Slighhouse
54 George IV Bridge, Edinburgh
0131 225 6936
Lunch £7-25; dinner £20-£25
Food rating 7/10
BAR Kohl, formerly an oasis of gloom on Edinburgh's George IV Bridge, has had a fashion update. Its old capsule wardrobe of black, black and more black - the clue was in the name - looked dated. I had passed by hundreds of times without feeling the slightest urge to drop in, lest it tilt me into depression. Now, it seems, people aren't so keen to hang out on a set made for Lisbeth Salander and a crew of Goth computer hackers, so the management has got to work with a can of white paint, transforming an energy-sapping cloud into a luminous pool of optimism. It's only a pity that refurbishment of the premises does not seem to have included an overhaul of the kitchen's extraction system: the whole place smells of deep-fat frying, assaulting the nostrils and clinging to your clothes.
On the marketing front, the old booze-led name has been replaced by another, Slighhouse, hinting at a more interesting back story.
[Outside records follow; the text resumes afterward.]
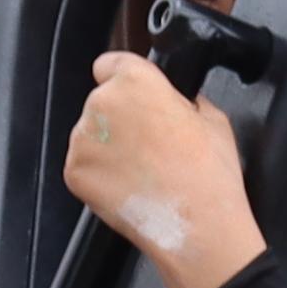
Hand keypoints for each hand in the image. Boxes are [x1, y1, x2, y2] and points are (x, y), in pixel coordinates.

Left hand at [64, 55, 263, 287]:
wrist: (195, 224)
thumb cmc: (209, 170)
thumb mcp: (213, 118)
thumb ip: (186, 100)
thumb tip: (179, 102)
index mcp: (135, 81)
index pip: (109, 63)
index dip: (123, 79)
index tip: (134, 96)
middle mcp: (101, 104)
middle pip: (102, 102)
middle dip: (120, 118)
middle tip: (148, 143)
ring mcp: (82, 140)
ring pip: (91, 134)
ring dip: (108, 146)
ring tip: (140, 170)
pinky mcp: (73, 173)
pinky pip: (83, 164)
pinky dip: (99, 174)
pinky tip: (127, 186)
The website explains that the restaurant and bar are homages to the father of modern geology, James Hutton. In the 1750s, he had a family farm at Slighhouses in Berwickshire, where he grew much of his own food, although his connection to this establishment is fanciful: "Slighhouse today is a cocktail bar and restaurant which doffs its bunnet to Hutton, from the sandwich ply and angles in our woodwork mimicking sedimentary rocks and strata, to the specially commissioned art, and seasonal approach taken with our menus." Still, a bold attempt to spin an interesting pedigree out of nothing and at the same time subtly change the emphasis away from alcohol onto food.
In another reorientation that chimes with restaurant food fashion, the burgers that once featured heavily on the menu have been axed and replaced by small sharing plates designed for "social eating", the type of thing served so successfully at The Potting Shed, which is only five minutes away. There, the cooking is steady; at Slighhouse it is erratic. The Slighhouse slaw, for instance, was a flamboyant flop of cabbage in a cloying, puce-coloured gloop that would wouldn't look amiss is a deadbeat sandwich bar. Blush-pink forced rhubarb and palatable vanilla custard would have made a nice dessert simply served in a ramekin. Why, oh why, layer them up like an ungainly tower of open sandwiches, and why use bread that had all the character of baked cotton wool with hints of plaster of Paris?
That's the sort of serious lapse that makes you wonder about the kitchen's judgement; so much so, that when it does get something right, you wonder if it's luck. But then again, although it was another visual clodhopper, you'd have to hate life to take against the voluminous, foamy dark chocolate mousse, served as a "slider" inside big, buttery, brown, sugary cookies.
Overall, patchy is the word that comes to mind when describing the Slighhouse food offering. So the glazed flat-iron steak more than delivered the deep, rich, umami flavour you'd expect from this famously flavoursome shoulder cut, but you just had to ignore the accompanying sickly sweet shallot purée, and the dill pickle, which was as interesting as dill pickle ever gets. Innocuous salt cod dumplings (fritters really) didn't have the pluck to stand up to a domineering orange chorizo, but the presence of lusciously cooked beetroot edged this dish towards a pass rather than a fail. Likewise, a porky-pink Scotch egg with drooling yolk and pungent brown sauce, both homemade, tended to put you in an approving mood. When you bite into the fresh baked cornbread slathered with bacon and lime butter, then the smile widens into a grin. And who can carp about the Slighhouse "Hutton's Express" lunchtime formula? Soup of the day, corn bread, and any plate up to £7, is a city centre bargain.
Cocktails are big here, and, well, gimmicky. "Tea At The Genever Convention" for instance, unites zuidam genever, cherry heering, citric acid, chai tea syrup, soda, and cinnamon tincture spray for £7.50. Strangely, I don't feel the urge to try it.